The Virgin Mary, mother of all, holding George Floyd. In the days following Floyd’s death May 25 in Minneapolis, the image repeatedly came to Leah Darrow in prayer. It woke her up at night.

Darrow, a Catholic speaker and founder of the Lux app for Catholic women, was horrified after watching the video of Floyd’s death, as he begged for breath while a police officer knelt on his neck. “You’re watching evil right there in front of you,” she said. She took her emotions and desire for justice and mercy around Floyd’s death to prayer, she said, especially her daily rosary. And that’s when the image came to mind. As it continued to bother her, she became convinced it was something she was meant to share. A friend connected her with Valerie Delgado, an artist in Houston, coincidentally Floyd’s hometown, who made the image into art. Delgado titled it “Mama … I’m through!” some of Floyd’s final words.

As he lay pinned on the ground by officers, Floyd repeatedly said, “I can’t breathe.” He also cried, twice, “Mama.”

“I’m a mother, so that just rocked me to hear that,” said Darrow, who has five children and lives in St. Louis. “When I prayed the rosary, I would hear him call for his mother, but I would see the Blessed Mother, just holding him.”

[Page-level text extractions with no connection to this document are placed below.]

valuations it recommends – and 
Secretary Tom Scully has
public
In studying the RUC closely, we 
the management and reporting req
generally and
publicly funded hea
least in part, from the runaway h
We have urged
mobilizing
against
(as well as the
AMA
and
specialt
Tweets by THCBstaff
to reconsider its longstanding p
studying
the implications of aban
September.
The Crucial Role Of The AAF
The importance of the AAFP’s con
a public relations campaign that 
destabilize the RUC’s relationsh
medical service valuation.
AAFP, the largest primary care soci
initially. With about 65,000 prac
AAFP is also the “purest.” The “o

Although Floyd’s personal meaning for “mama” can’t be known, the fact is that he had two mothers, his earthly mother and Mary, Darrow said, whom Christ gave to all, through the Apostle John, on his way to Calvary.

“Maybe this can be a path of reconciliation and peace,” she said. “Mary is the mother of us all, God the Father is our father who has made every one of us in his image and likeness, and we are one family, and we are called to fight for justice, to fight for peace, to fight for unity together. … The beatitudes are the ethics to all of this, and the answer is Jesus Christ himself.”